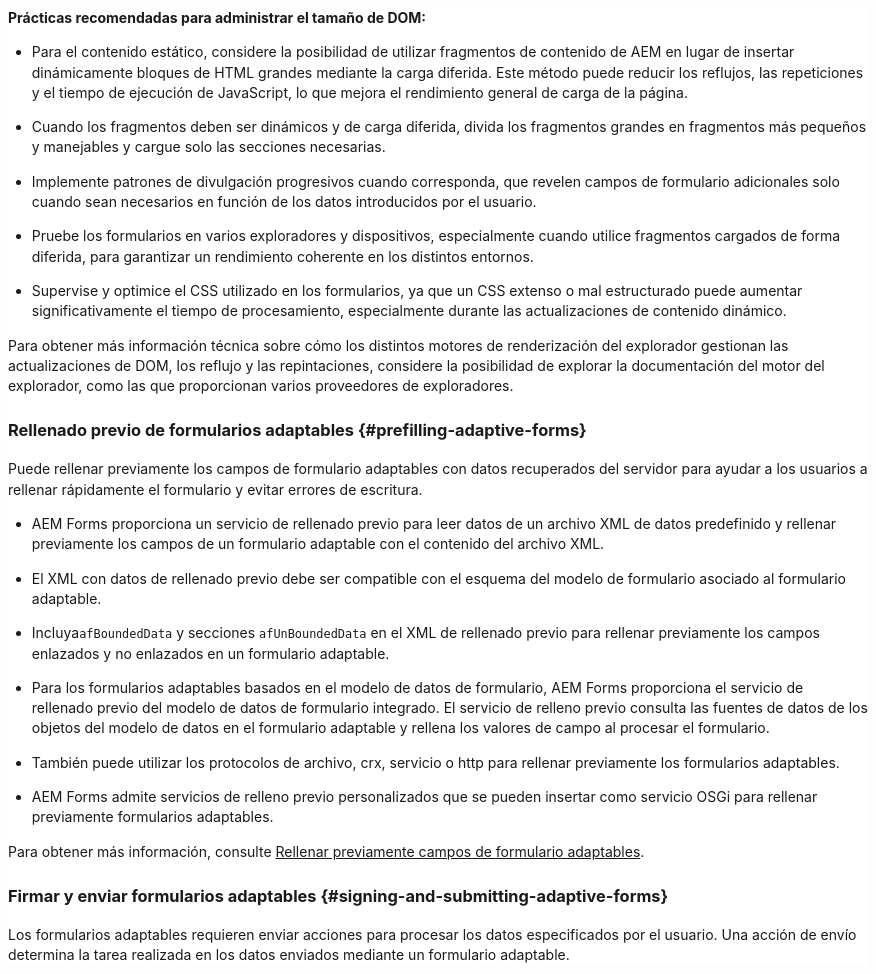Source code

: **Prácticas recomendadas para administrar el tamaño de DOM:**

* Para el contenido estático, considere la posibilidad de utilizar fragmentos de contenido de AEM en lugar de insertar dinámicamente bloques de HTML grandes mediante la carga diferida. Este método puede reducir los reflujos, las repeticiones y el tiempo de ejecución de JavaScript, lo que mejora el rendimiento general de carga de la página.

* Cuando los fragmentos deben ser dinámicos y de carga diferida, divida los fragmentos grandes en fragmentos más pequeños y manejables y cargue solo las secciones necesarias.

* Implemente patrones de divulgación progresivos cuando corresponda, que revelen campos de formulario adicionales solo cuando sean necesarios en función de los datos introducidos por el usuario.

* Pruebe los formularios en varios exploradores y dispositivos, especialmente cuando utilice fragmentos cargados de forma diferida, para garantizar un rendimiento coherente en los distintos entornos.

* Supervise y optimice el CSS utilizado en los formularios, ya que un CSS extenso o mal estructurado puede aumentar significativamente el tiempo de procesamiento, especialmente durante las actualizaciones de contenido dinámico.

Para obtener más información técnica sobre cómo los distintos motores de renderización del explorador gestionan las actualizaciones de DOM, los reflujo y las repintaciones, considere la posibilidad de explorar la documentación del motor del explorador, como las que proporcionan varios proveedores de exploradores.

### Rellenado previo de formularios adaptables {#prefilling-adaptive-forms}

Puede rellenar previamente los campos de formulario adaptables con datos recuperados del servidor para ayudar a los usuarios a rellenar rápidamente el formulario y evitar errores de escritura.

* AEM Forms proporciona un servicio de rellenado previo para leer datos de un archivo XML de datos predefinido y rellenar previamente los campos de un formulario adaptable con el contenido del archivo XML.
* El XML con datos de rellenado previo debe ser compatible con el esquema del modelo de formulario asociado al formulario adaptable.
* Incluya`afBoundedData` y secciones `afUnBoundedData` en el XML de rellenado previo para rellenar previamente los campos enlazados y no enlazados en un formulario adaptable.

* Para los formularios adaptables basados en el modelo de datos de formulario, AEM Forms proporciona el servicio de rellenado previo del modelo de datos de formulario integrado. El servicio de relleno previo consulta las fuentes de datos de los objetos del modelo de datos en el formulario adaptable y rellena los valores de campo al procesar el formulario.
* También puede utilizar los protocolos de archivo, crx, servicio o http para rellenar previamente los formularios adaptables.
* AEM Forms admite servicios de relleno previo personalizados que se pueden insertar como servicio OSGi para rellenar previamente formularios adaptables.

Para obtener más información, consulte [Rellenar previamente campos de formulario adaptables](/help/forms/using/prepopulate-adaptive-form-fields.md).

### Firmar y enviar formularios adaptables {#signing-and-submitting-adaptive-forms}

Los formularios adaptables requieren enviar acciones para procesar los datos especificados por el usuario. Una acción de envío determina la tarea realizada en los datos enviados mediante un formulario adaptable.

[WHAT TO PRODUCE] Every line that holds the word "solo" should be copied from the records.

[SOLVED EXERCISE]
* Cuando los fragmentos deben ser dinámicos y de carga diferida, divida los fragmentos grandes en fragmentos más pequeños y manejables y cargue solo las secciones necesarias.
* Implemente patrones de divulgación progresivos cuando corresponda, que revelen campos de formulario adicionales solo cuando sean necesarios en función de los datos introducidos por el usuario.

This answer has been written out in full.